Le conseil considère que le prestataire savait très bien quelles étaient les exigences auxquelles il devait se soumettre et les interdits qu'il devait respecter, conformément aux directives émanant du service correctionnel du ministère du Procureur général de la province de Colombie-Britannique. Il en conclut que le prestataire était conscient du besoin impérieux d'aviser les responsables du PSED afin d'obtenir la permission de se rendre au travail.
Or, le prestataire a admis qu'il ne s'était tout bonnement « pas réveillé à temps » à deux reprises, et qu'il a donc perdu l'occasion de téléphoner aux responsables pour recevoir une autorisation de sortie.
Par conséquent, le conseil est d'avis que le prestataire était pleinement conscient de ce qu'il devait faire pour se présenter au travail, mais qu'il ne l'a pas fait et qu'il a, pour cette raison, perdu son emploi. Il s'agit, à nos yeux, d'un cas d'inconduite.
Le conseil fonde sa décision sur les arrêts TUCKER A-381-85 et JOSEPH A-636-85. » [TRADUCTION]
Le prestataire allègue principalement que le conseil arbitral a remis une décision entachée d'une erreur de droit en interprétant à mauvais escient le sens du mot « inconduite » et en omettant d'examiner la présence de l'élément psychologique pour déterminer si l'absence du prestataire au travail était délibérée à un point tel qu'elle constituait un cas d'inconduite.

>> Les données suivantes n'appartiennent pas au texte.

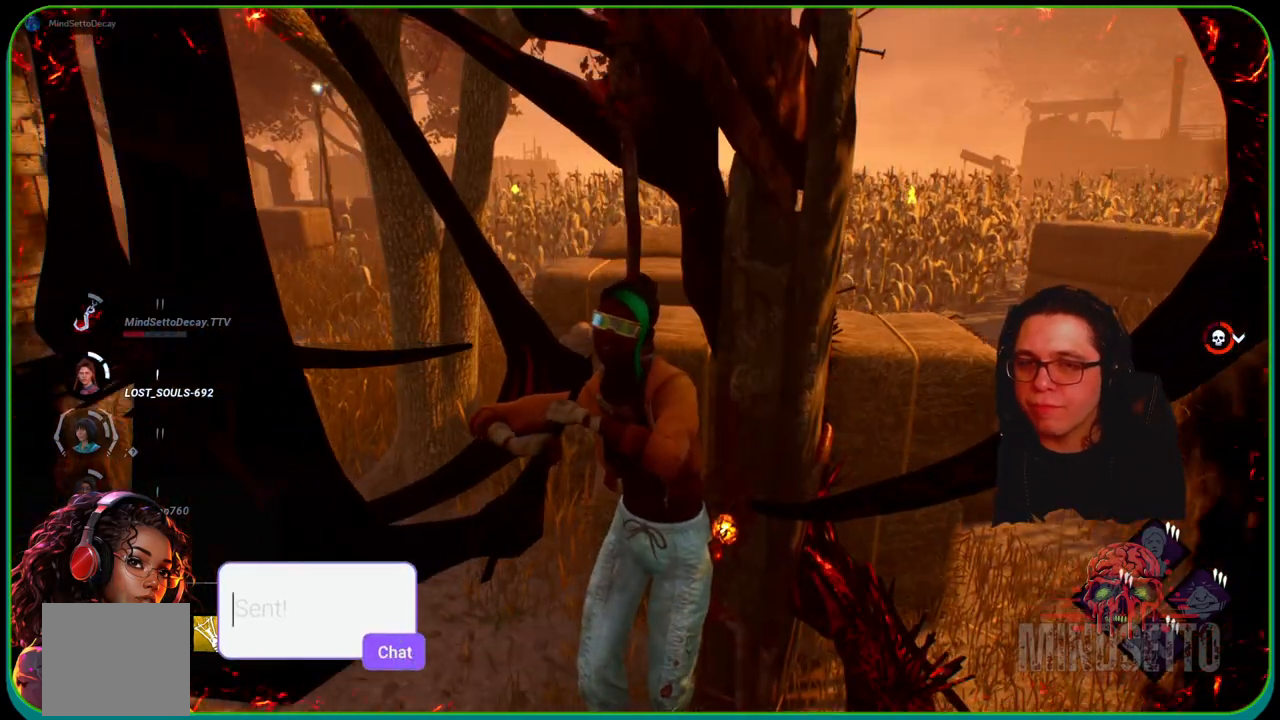
{"buttons": [], "left_stick": "right", "right_stick": "center", "events": [[50, "right_stick", "right"], [167, "right_stick", "center"]]}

Or, il est on ne peut plus clair que l'interprétation du mot « inconduite » est une question de droit et que la façon de l'appliquer à chaque cas particulier relève des faits.
Le prestataire conteste l'utilisation qu'a fait le conseil des termes « insouciant » et « négligent » pour établir le motif d'inconduite, avançant qu'il s'agit d'une erreur de droit. Le prestataire ne demande rien de mieux que de voir admettre - et il a en cela raison - que ces termes, dans leur contexte habituel, ne sont pas taxés d'inconduite, bien qu'une conduite insouciante ou négligente de la part d'un employé puisse effectivement donner lieu à son congédiement. La cinquième édition du Black's Law Dictionary dresse une liste des synonymes du terme « inconduite » (misconduct), d'où les substantifs « négligence » (negligence) et « insouciance » (carelessness) sont expressément exclus. Malgré le fait que le conseil ait bel et bien commis une erreur de droit pour les raisons qui suivent, l'utilisation qu'il s'est trouvé à faire des termes « insouciance » et « négligence » ne constituait pas nécessairement une erreur, compte tenu du contexte et de la combinaison de mots dans laquelle ils s'insèrent à la définition du substantif « inconduite », comme en fait d'ailleurs foi cette citation du Black's Law Dictionary reprise par le juge d'appel MacGuigan dans A.G. Canada c. Tucker, à la décision CUB 10319, qui se lit comme suit :
« ces synonymes sont délit, méfait, mauvaise conduite, faute, pratique répréhensible, mauvaise gestion, infraction, mais ne sont pas négligence ou incurie.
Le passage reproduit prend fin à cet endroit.